• **Job item**
For these records, count the lines containing the word "Conference" and respond with the number alone.

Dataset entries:

------------------------

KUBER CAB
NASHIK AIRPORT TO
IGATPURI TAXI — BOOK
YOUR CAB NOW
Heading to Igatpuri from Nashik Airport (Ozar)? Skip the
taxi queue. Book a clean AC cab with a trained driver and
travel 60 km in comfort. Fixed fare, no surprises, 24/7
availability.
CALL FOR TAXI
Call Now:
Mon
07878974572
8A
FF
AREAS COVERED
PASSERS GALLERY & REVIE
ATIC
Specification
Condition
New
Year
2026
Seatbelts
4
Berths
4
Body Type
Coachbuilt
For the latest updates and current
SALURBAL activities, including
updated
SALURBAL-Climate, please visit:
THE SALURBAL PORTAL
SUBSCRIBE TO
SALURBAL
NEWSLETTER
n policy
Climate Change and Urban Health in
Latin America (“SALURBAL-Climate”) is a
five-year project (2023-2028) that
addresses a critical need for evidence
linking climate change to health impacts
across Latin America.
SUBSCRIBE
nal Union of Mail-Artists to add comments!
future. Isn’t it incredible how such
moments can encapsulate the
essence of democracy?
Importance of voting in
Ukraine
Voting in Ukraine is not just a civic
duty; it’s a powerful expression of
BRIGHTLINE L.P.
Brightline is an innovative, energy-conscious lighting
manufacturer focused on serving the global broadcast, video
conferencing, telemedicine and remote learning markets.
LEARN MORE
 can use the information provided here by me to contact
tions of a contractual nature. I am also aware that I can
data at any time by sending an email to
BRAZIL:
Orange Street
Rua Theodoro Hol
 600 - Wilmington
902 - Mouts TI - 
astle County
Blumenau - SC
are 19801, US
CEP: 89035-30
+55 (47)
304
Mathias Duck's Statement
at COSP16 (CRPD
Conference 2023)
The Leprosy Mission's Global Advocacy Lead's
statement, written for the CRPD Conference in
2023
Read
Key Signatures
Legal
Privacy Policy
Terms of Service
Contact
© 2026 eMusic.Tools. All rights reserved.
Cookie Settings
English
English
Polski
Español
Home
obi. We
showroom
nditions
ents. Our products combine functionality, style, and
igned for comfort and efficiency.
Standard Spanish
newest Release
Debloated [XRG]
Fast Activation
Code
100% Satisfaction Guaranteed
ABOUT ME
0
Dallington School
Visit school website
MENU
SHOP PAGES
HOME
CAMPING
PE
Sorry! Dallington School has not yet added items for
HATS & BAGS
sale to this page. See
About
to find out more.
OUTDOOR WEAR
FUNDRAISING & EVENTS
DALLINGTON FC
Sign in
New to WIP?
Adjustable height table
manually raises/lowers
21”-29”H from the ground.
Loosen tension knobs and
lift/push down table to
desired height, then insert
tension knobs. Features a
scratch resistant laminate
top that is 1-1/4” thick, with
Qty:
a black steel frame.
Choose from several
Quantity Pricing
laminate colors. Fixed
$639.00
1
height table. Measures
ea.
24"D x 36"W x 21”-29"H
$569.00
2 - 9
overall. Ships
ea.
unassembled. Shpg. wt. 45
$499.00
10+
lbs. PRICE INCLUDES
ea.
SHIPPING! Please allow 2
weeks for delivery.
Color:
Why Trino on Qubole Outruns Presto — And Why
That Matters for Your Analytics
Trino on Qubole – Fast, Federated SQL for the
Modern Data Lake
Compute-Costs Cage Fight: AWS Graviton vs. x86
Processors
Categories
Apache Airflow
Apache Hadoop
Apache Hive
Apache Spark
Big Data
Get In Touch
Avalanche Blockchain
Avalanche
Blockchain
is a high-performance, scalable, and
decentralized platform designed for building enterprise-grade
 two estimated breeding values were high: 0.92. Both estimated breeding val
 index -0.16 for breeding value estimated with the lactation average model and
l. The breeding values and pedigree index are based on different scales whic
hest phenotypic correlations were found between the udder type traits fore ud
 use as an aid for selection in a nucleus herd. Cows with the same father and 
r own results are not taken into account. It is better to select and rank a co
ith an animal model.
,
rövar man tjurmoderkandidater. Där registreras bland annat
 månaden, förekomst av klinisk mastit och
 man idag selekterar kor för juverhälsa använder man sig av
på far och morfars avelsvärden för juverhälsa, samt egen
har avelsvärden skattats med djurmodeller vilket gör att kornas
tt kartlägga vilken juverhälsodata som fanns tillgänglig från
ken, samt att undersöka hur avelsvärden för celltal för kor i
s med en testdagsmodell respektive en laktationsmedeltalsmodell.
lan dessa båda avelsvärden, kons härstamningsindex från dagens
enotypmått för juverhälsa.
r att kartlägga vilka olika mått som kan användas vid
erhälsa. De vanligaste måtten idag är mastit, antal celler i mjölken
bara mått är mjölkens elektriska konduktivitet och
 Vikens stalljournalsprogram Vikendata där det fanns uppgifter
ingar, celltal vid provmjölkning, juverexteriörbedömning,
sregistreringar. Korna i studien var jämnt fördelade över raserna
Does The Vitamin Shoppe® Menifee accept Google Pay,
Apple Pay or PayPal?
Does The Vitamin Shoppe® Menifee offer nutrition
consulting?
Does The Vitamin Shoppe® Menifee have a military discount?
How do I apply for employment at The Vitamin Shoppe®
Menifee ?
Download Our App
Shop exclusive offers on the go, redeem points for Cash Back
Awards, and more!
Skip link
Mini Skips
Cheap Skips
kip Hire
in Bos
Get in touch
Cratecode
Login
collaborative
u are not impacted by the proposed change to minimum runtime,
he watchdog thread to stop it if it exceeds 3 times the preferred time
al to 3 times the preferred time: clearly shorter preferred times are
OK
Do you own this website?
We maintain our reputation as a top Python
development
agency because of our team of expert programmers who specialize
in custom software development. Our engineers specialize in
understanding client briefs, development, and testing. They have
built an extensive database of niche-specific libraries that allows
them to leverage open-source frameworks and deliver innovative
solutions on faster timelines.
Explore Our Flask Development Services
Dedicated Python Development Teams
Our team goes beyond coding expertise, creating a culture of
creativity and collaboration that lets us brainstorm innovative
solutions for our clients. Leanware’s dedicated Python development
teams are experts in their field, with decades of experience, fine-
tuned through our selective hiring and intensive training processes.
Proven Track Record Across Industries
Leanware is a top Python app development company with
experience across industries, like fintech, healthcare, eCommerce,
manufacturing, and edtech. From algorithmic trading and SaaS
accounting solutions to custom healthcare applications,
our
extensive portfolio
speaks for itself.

------------------------

• **Response for this exercise**
2